Ryan Miller to Retire
Ryan Miller will retire the all-time leader among U.S. goaltenders in wins (390), second in shutouts (44) and games played (794). He is the only player to win the Vezina Trophy as the NHL’s best goaltender (2010), Most Valuable Player at the Winter Olympics (2014) and the Hobey Baker for the NCAA’s best player (2001).
“It was a dream come true when I played my first NHL game and it has been a privilege to spend 18 years as a professional,” Miller said in a statement released through the Anaheim Ducks on Thursday. “I have decided that I am going to retire after the season having been given more time doing what I love than I could ever have hoped for. Thank you to you my teammates and staff, past and present. I’m thankful to so many who made my career possible and helped me on my journey from youth hockey to the NHL. Thank you to my family for supporting me with so much love and enthusiasm.”
He was first drafted by the Buffalo Sabres in the 5th round, 138th overall, in the 1999 NHL Draft. Over his 18-year career, he has played for the Sabres, the St. Louis Blues, the Vancouver Canucks and the Ducks.

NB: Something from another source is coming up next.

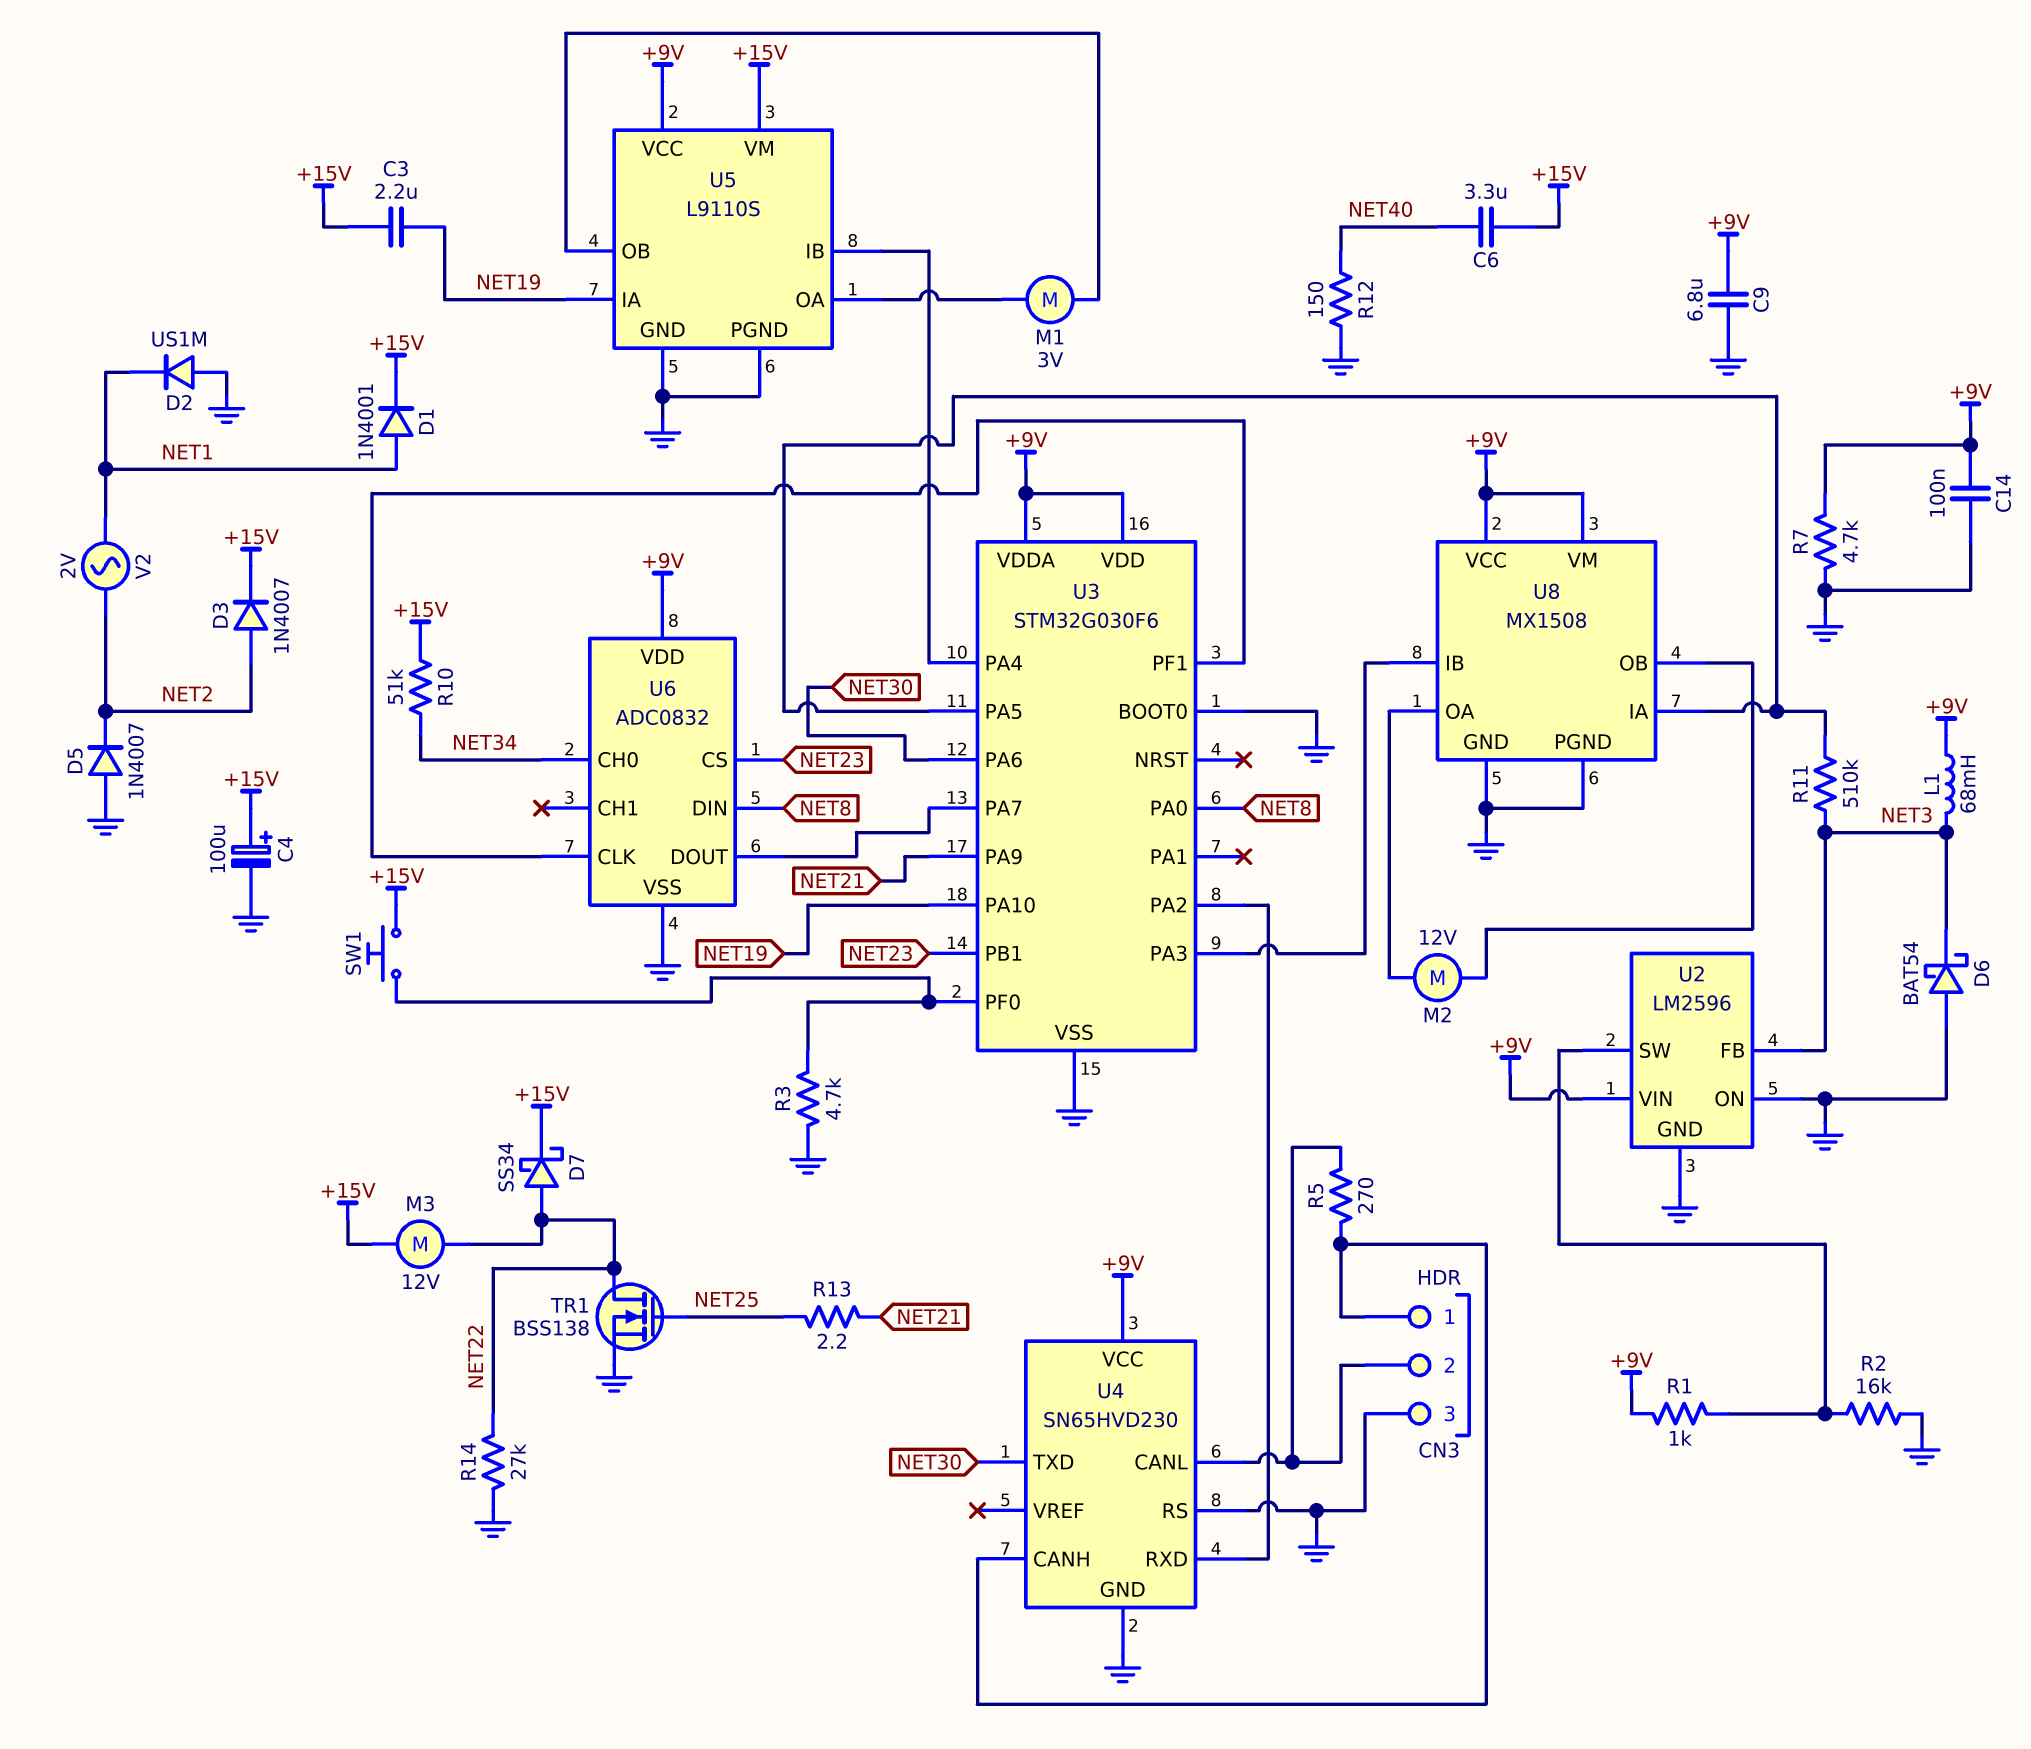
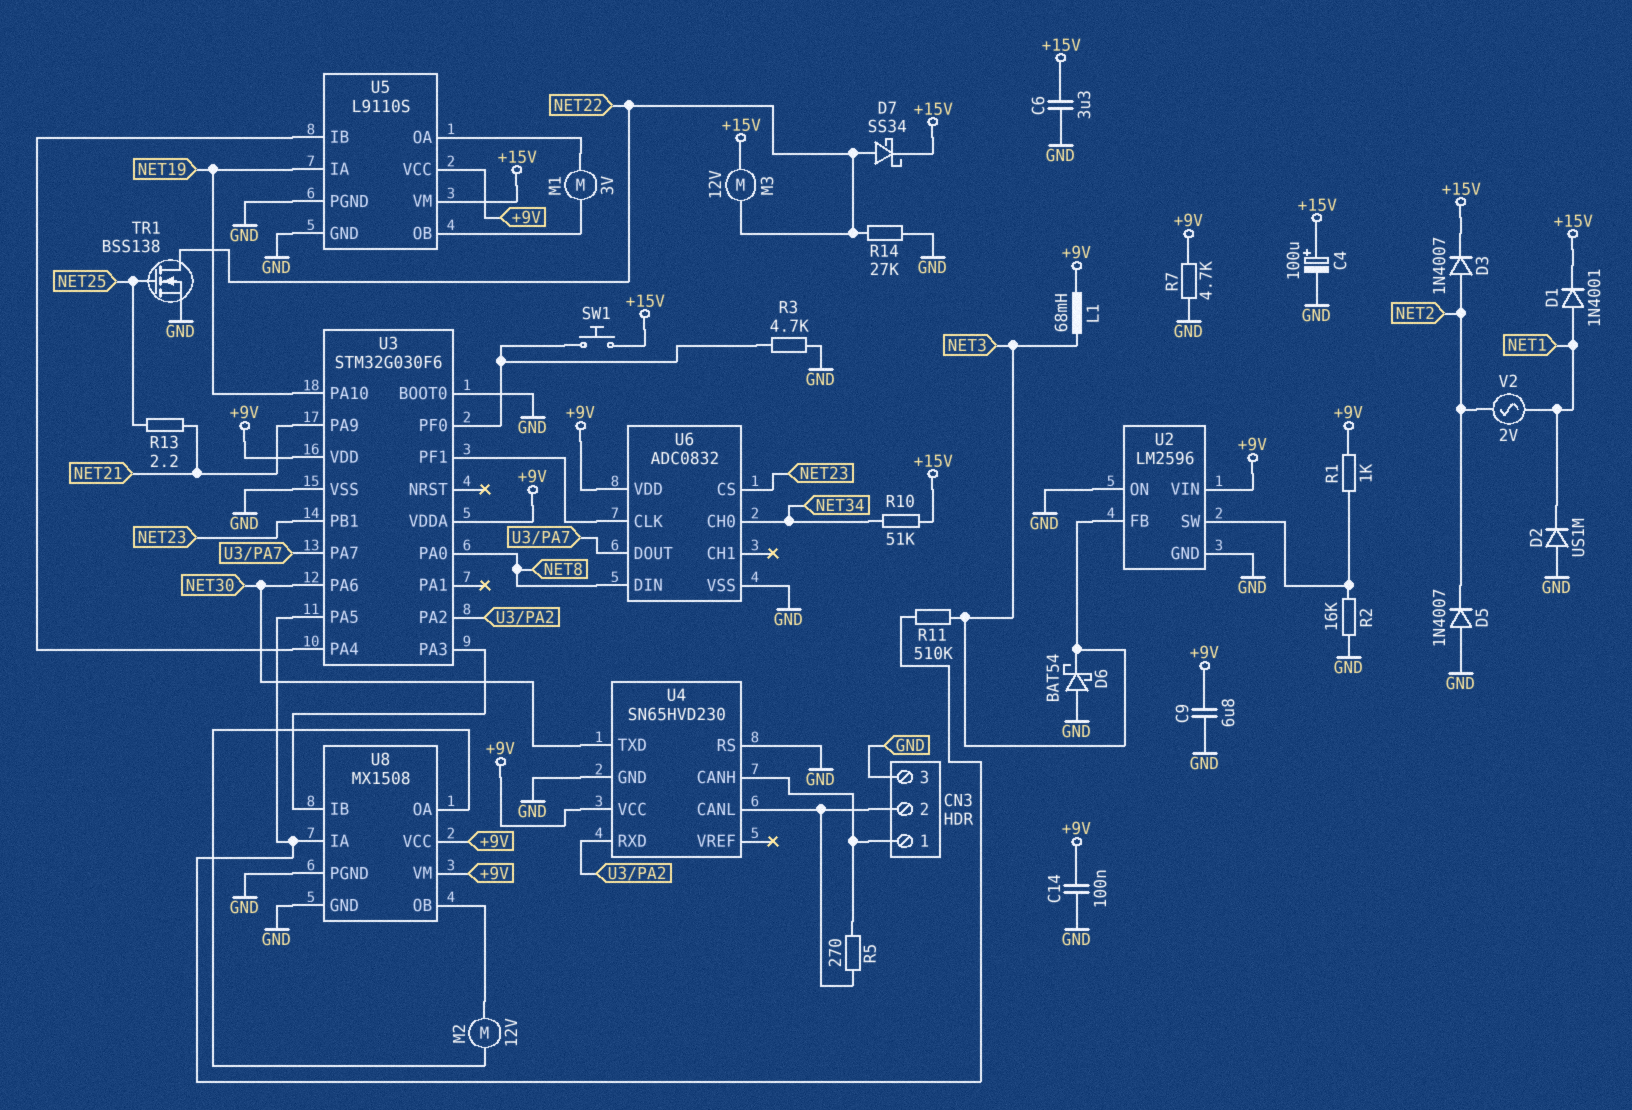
C3: 2.2uF (+15V, NET19) -> none
C6: 3.3uF (+15V, NET40) -> 3.3uF (+15V, GND)
R12: 150 (GND, NET40) -> none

He spent parts of 11 seasons as a Sabre before the Sabres traded him to the Blues in 2014. After the 2013-14 season, he signed as a free agent with the Canucks. He played there until after the 2016-17 season when he signed as a free agent with the Ducks.
In 794 NHL games, Miller has a 390-289-87 record, a .914 save percentage and a 2.63 goals-against average. He has made 21,621 saves.
Miller will retire without a Stanley Cup. The closest he got was when he and the Sabres made the conference finals in 2005-06 and 2006-07. In 57 career playoff games, Miller has a 28-27 record, a .913 save percentage and a 2.52 goals-against average.